Sieh, alles Dieses erzählte ein Engel Gottes, indem er ein todtes Kind zum Himmel forttrug, und das Kind hörte gleichwie im Traume; und sie fuhren hin über die Stätten in der Heimath, wo der Kleine gespielt hatte, und kamen durch Gärten mit herrlichen Blumen.
»Welche wollen wir nun mitnehmen und in den Himmel pflanzen?« fragte der Engel.
Da stand ein schlanker, herrlicher Rosenstock, aber eine böse Hand hatte den Stamm zerbrochen, so daß alle Zweige, voll großer, halbaufgebrochener Knospen, rund herum vertrocknet, hingen.
»Der arme Rosenstock!« sagte das Kind. »Nimm ihn, damit er dort oben bei Gott zum Blühen kommt!«
Und der Engel nahm ihn, küßte das Kind dafür, und der Kleine öffnete halb seine Augen. Sie pflückten von den reichen Prachtblumen, nahmen aber auch die verachtete Butterblume und das wilde Stiefmütterchen mit.
»Nun haben wir Blumen!« sagte das Kind, und der Engel nickte, aber er flog noch nicht zu Gott empor. Es war Nacht, es war sehr still; sie blieben in der großen Stadt und schwebten in einer der schmalen Gassen, umher, wo Haufen von Stroh, Asche und Auskehricht lagen; es war Umziehtag gewesen.

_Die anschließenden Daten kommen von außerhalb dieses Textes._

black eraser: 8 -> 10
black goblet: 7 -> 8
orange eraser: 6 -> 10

Da lagen Scherben von Tellern, Gypsstücke, Lumpen und alte Hüte, was Alles nicht gut aussah.
Der Engel zeigte in all diesen Wirrwar hinunter auf einige Scherben eines Blumentopfes und auf einen Klumpen Erde, der herausgefallen war und von den Wurzeln einer großen, vertrockneten Feldblume, welche nichts taugte und die man deshalb auf die Gasse geworfen hatte, zusammengehalten wurde.

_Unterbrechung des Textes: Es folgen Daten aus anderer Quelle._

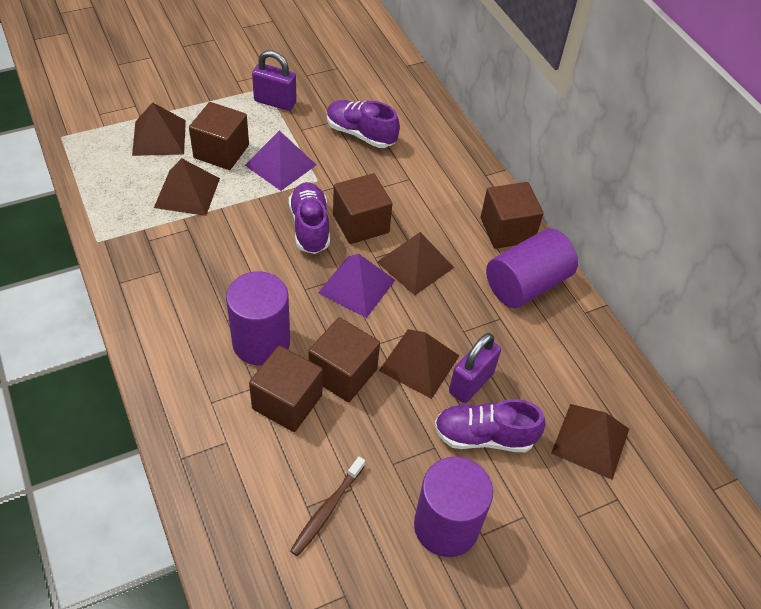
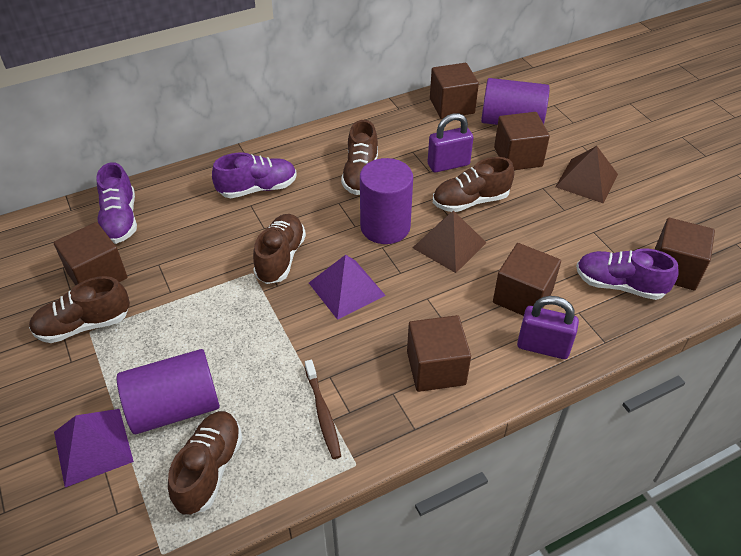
brown cube: 5 -> 6
brown pyramid: 5 -> 2
brown shoe: 0 -> 5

»Die nehmen wir mit!« sagte der Engel. »Ich werde Dir erzählen warum, während wir weiter fliegen!«
»Dort unten in der schmalen Gasse, in dem niedrigen Keller wohnte ein armer, kranker Knabe; von Kindheit an war er immer bettlägerig gewesen; wenn er am gesundesten war, konnte er auf Krücken in der kleinen Stube ein paar Mal auf und nieder gehen: das war Alles. An einigen Tagen im Sommer drangen die Sonnenstrahlen während einer halben Stunde bis auf den Flur des Kellers; und wenn dann der arme Knabe dasaß und sich von der warmen Sonne bescheinen ließ, und das rothe Blut durch seine feinen Finger sah, die er vor das Antlitz hielt, dann hieß es: »»Heute ist er aus gewesen!«« – Er kannte den Wald mit seinem herrlichen Frühlingsgrün nur dadurch, daß ihm des Nachbars Sohn den ersten Buchenzweig brachte, den hielt er über sein Haupt und träumte dann, unter Buchen zu sein, wo die Sonne schiene und die Vögel sängen. An einem Frühlingstage brachte ihm des Nachbars Knabe auch Feldblumen, unter diesen war zufällig eine mit der Wurzel, und deshalb wurde sie in einen Blumentopf gepflanzt und dicht am Bette an das Fenster gestellt. Die Blume war von einer glücklichen Hand gepflanzt: sie wuchs, trieb neue Schößlinge und trug jedes Jahr ihre Blumen. Sie wurde des kranken Knaben herrlichster Blumengarten, sein kleiner Schatz hier auf Erden; er begoß und pflegte sie, und sorgte dafür, daß sie jeden Sonnenstrahl bis zum letzten, welcher durch das niedrige Fenster hinunter glitt, erhielt; und die Blume selbst verwuchs in seine Träume, denn für ihn blühte sie, verbreitete ihren Duft und erfreute ihm das Auge; zu ihr wendete er sich im Tode, als der Herr ihn rief. – Ein Jahr ist er nun bei Gott gewesen; ein Jahr hat die Blume vergessen im Fenster gestanden und ist verdorrt; sie wurde deshalb beim Umziehen in den Kehricht hinaus auf die Straße geworfen. Und dies ist die Blume, die arme, vertrocknete Blume, welche wir mit in unsern Blumenstrauß genommen haben; denn diese Blume hat mehr Freude gewährt als die reichste Blume im Garten einer Königin!«
»Aber woher weißt Du das Alles?« fragte das Kind, welches der Engel gen Himmel trug.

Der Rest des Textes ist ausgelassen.